If you got caught up in some alleged wrongdoing by your employer, you may have been relieved when they offered to provide you with the services of one of their attorneys at no charge to you. Now that you’re stuck with a criminal record, you’re questioning the advice you received and wondering if they weren’t more interested in protecting those higher up in the company than in providing you with a strong defense.
Are attorneys allowed to represent a client while being paid by someone else? Is that considered legal malpractice?
Understanding conflict of interest
It’s not malpractice simply for an attorney to be paid by someone other than their client. It’s not especially uncommon for a family member or friend to help pay the legal bills for someone who can’t afford them. However, there must be full disclosure of who is paying the attorney. If you want to know who is paying them, “Don’t worry about it” isn’t a satisfactory (or appropriate) answer. You have a right to know.
The primary concern is a potential conflict of interest. Under American Bar Association (ABA) rules, an attorney “shall not accept compensation for representing a client from one other than the client unless:
- They have the client’s informed consent.
- There’s no interference in the attorney-client relationship or in the attorney’s judgment and independence.
- Attorney-client confidentiality is maintained.
The Maryland State Bar Association (MSBA) has the same kind of rules regarding conflict of interest.
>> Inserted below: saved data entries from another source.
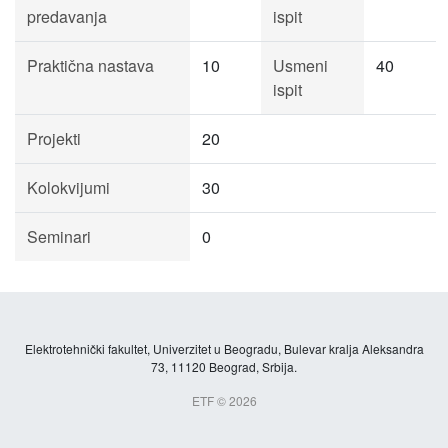
predavanja
ispit
Praktična nastava
10
Usmeni
40
ispit
Projekti
20
Kolokvijumi
30
Seminari
0
Elektrotehnički fakultet, Univerzitet u Beogradu, Bulevar kralja Aleksandra
73, 11120 Beograd, Srbija.
ETF © 2026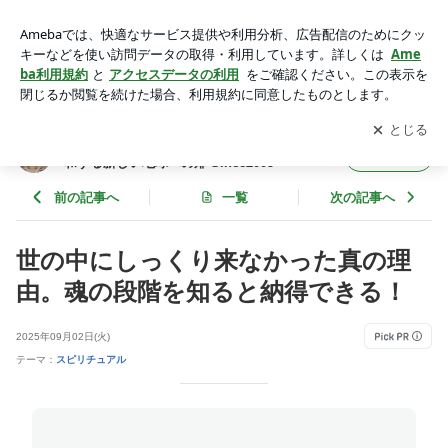
魂の段階、これからは老年期の時代 | スピリチュアル・エレガ
ンスー愛と静寂が調和する新しい地球への扉 Since2005ー
アプリをダウンロードして
ブログの更新通知
を受け取りまし
開く
ょう。
スピリチュアル・エレガンスー愛と静寂が調
フォロー
和する新しい地球への扉 Since2005ー
前の記事へ
一覧
次の記事へ
世の中にしっくり来なかった真の理
由。魂の段階を知ると納得できる！
2025年09月02日(火)
テーマ：
スピリチュアル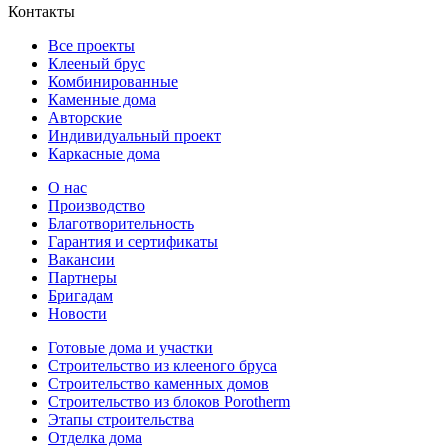
Контакты
Все проекты
Клееный брус
Комбинированные
Каменные дома
Авторские
Индивидуальный проект
Каркасные дома
О нас
Производство
Благотворительность
Гарантия и сертификаты
Вакансии
Партнеры
Бригадам
Новости
Готовые дома и участки
Строительство из клееного бруса
Строительство каменных домов
Строительство из блоков Porotherm
Этапы строительства
Отделка дома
Under the Rules of Professional Conduct, it’s considered a conflict of interest if “the representation of one client will be directly adverse to another client” or there’s a “significant risk that the representation of one or more clients will be materially limited by the attorney’s responsibilities to another client….”
Can an attorney represent multiple clients when only one is paying them?
Another common example where you need to be careful is when two or more people are charged in the same case and one person (or their parents) offers to pay for everyone’s defense. It’s crucial to ensure that the attorney is representing your or your loved one’s interests and they aren’t being made a scapegoat for the offense.
If you believe that you suffered harm because of a conflict of interest by an attorney, it’s wise to find out more about the rules of conduct as they pertain to your case.